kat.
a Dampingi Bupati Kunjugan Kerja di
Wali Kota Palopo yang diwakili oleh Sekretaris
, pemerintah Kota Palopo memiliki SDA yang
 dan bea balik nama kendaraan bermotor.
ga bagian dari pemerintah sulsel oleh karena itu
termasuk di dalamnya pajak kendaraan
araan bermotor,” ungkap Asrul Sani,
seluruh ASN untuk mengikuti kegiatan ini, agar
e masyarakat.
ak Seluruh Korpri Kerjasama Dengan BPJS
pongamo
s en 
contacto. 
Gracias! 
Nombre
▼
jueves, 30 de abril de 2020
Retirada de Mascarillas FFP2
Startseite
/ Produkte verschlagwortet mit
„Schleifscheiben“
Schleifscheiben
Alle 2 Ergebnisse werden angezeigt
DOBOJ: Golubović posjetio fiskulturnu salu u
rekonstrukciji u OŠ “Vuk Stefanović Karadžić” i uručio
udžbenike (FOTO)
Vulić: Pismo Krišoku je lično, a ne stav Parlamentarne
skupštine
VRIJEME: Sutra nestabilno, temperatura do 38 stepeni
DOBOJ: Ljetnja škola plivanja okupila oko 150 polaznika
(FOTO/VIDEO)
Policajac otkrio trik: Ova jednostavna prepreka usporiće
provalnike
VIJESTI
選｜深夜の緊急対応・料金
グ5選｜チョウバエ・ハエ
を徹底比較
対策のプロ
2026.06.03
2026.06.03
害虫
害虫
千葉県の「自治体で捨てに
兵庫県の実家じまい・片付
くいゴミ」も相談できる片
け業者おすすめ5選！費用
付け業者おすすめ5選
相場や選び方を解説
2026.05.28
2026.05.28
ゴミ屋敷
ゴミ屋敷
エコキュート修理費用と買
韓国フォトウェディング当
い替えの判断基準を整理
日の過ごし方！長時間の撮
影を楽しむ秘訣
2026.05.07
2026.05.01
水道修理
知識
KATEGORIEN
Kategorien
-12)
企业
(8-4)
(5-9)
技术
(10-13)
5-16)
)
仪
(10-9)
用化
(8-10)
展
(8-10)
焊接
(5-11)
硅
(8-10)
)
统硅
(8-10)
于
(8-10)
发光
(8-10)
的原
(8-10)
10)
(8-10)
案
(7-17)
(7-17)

......

Task objective:
Starting with the first line of the listing, output each line exactly until you have included the one containing "seluruh ASN untuk".

Solution:
kat.
a Dampingi Bupati Kunjugan Kerja di
Wali Kota Palopo yang diwakili oleh Sekretaris
, pemerintah Kota Palopo memiliki SDA yang
 dan bea balik nama kendaraan bermotor.
ga bagian dari pemerintah sulsel oleh karena itu
termasuk di dalamnya pajak kendaraan
araan bermotor,” ungkap Asrul Sani,
seluruh ASN untuk mengikuti kegiatan ini, agar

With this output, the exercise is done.